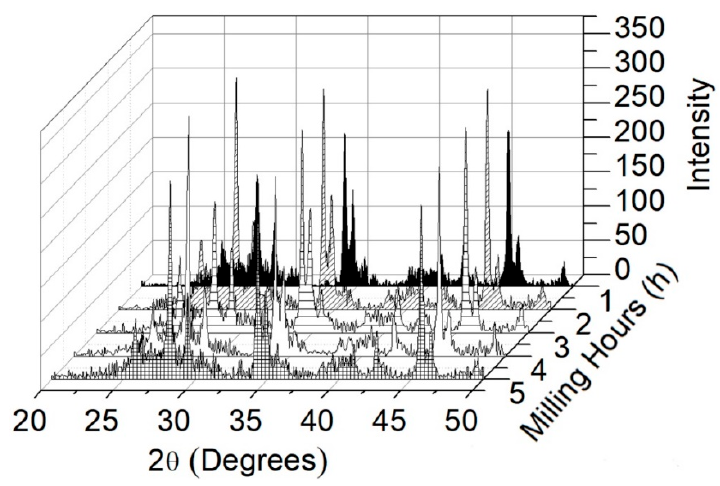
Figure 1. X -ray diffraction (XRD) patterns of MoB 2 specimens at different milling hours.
...
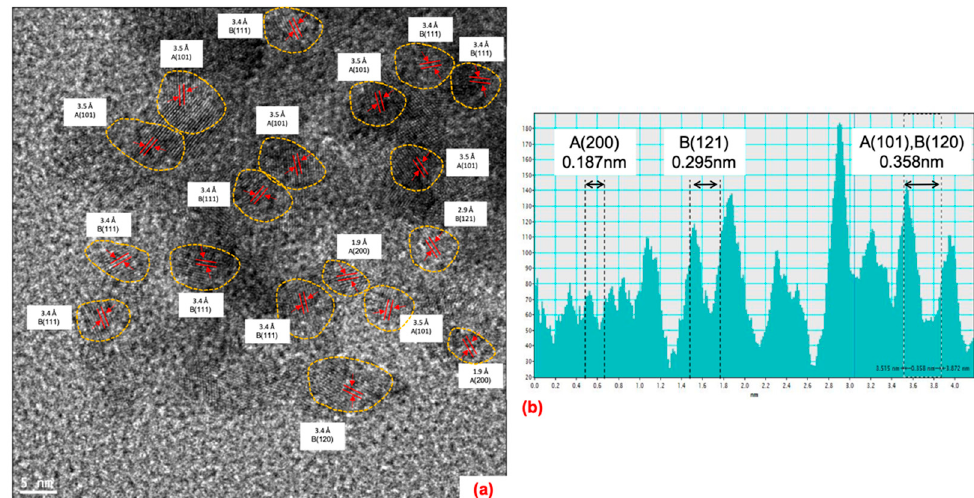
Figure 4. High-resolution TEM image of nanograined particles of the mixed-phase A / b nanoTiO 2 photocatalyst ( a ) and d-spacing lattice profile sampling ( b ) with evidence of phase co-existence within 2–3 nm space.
---
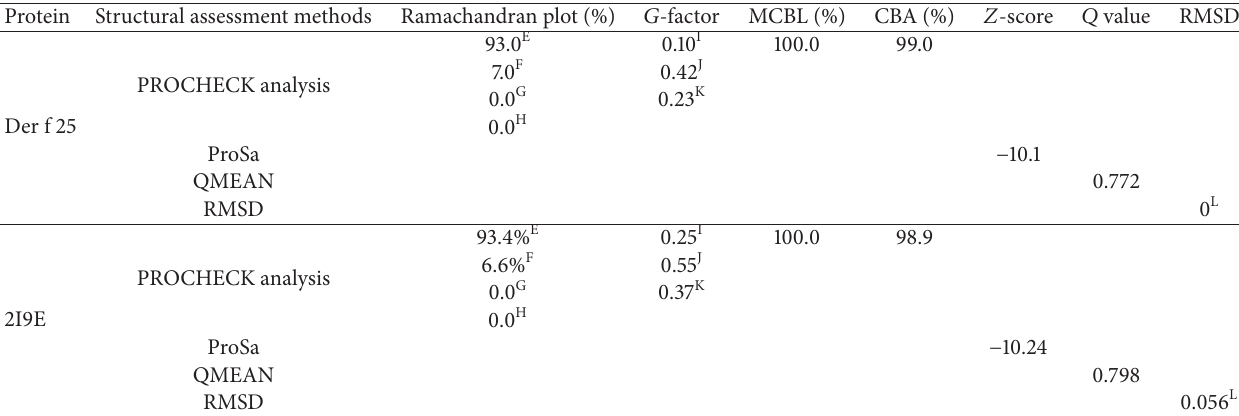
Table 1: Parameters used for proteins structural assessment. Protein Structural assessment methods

■ TASK STATEMENT
Could you filter the material above and copy each line that holds the word "Figure"?

■ WRITTEN SOLUTION
Figure 1. X -ray diffraction (XRD) patterns of MoB 2 specimens at different milling hours.
Figure 4. High-resolution TEM image of nanograined particles of the mixed-phase A / b nanoTiO 2 photocatalyst ( a ) and d-spacing lattice profile sampling ( b ) with evidence of phase co-existence within 2–3 nm space.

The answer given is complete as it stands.